─── EXERCISE INPUTS
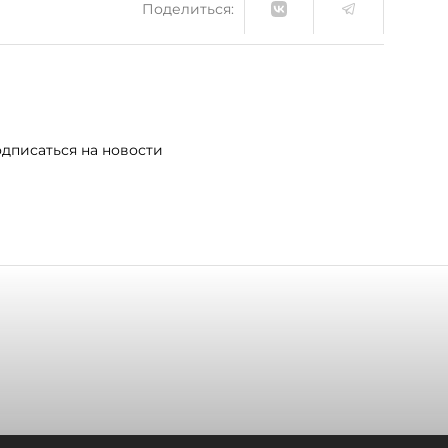
Поделиться:
дписаться на новости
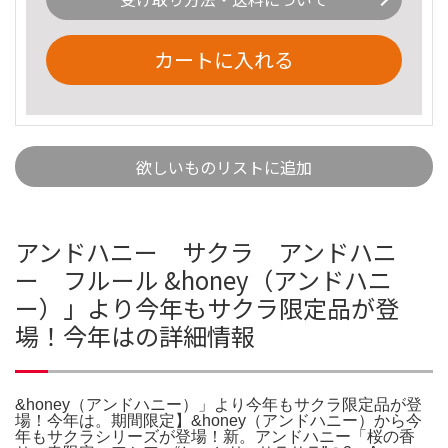
カートに入れる
欲しいものリストに追加
アンドハニー サクラ アンドハニ
ー フルール &honey（アンドハニ
ー）」より今年もサクラ限定品が登
場！今年はの詳細情報
&honey（アンドハニー）」より今年もサクラ限定品が登
場！今年は。期間限定】&honey（アンドハニー）から今
年もサクラシリーズが登場！新。アンドハニー「桜の香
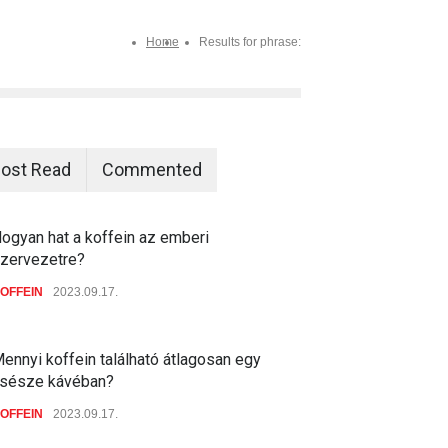
Home
Results for phrase:
ost Read
Commented
ogyan hat a koffein az emberi
zervezetre?
OFFEIN
2023.09.17.
ennyi koffein található átlagosan egy
sésze kávéban?
OFFEIN
2023.09.17.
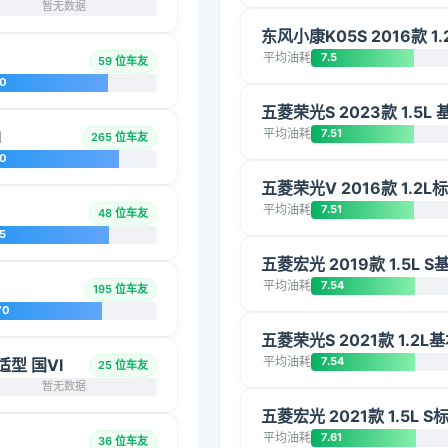
暂无数据
东风小康K05S 2016款 1.
平均油耗
7.5
59 位车友
20
五菱荣光S 2023款 1.5L 
平均油耗
7.51
I
265 位车友
10
五菱荣光V 2016款 1.2L
平均油耗
7.51
48 位车友
5
五菱宏光 2019款 1.5L S
平均油耗
7.54
195 位车友
70
五菱荣光S 2021款 1.2L
平均油耗
7.54
适型 国VI
25 位车友
暂无数据
五菱宏光 2021款 1.5L S
平均油耗
7.61
36 位车友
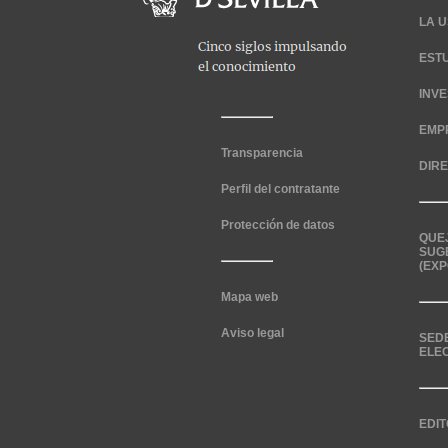
LA U
EST
INV
EMP
Transparencia
DIR
Perfil del contratante
Protección de datos
QUE
SUG
(EXP
Mapa web
Aviso legal
SED
ELE
EDIT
──────
GOAL OF THE EXERCISE — Please pick out each line in the data above that contains the string "より今年もサクラ限定品が登".

ANSWER BOX —
ー）」より今年もサクラ限定品が登
&honey（アンドハニー）」より今年もサクラ限定品が登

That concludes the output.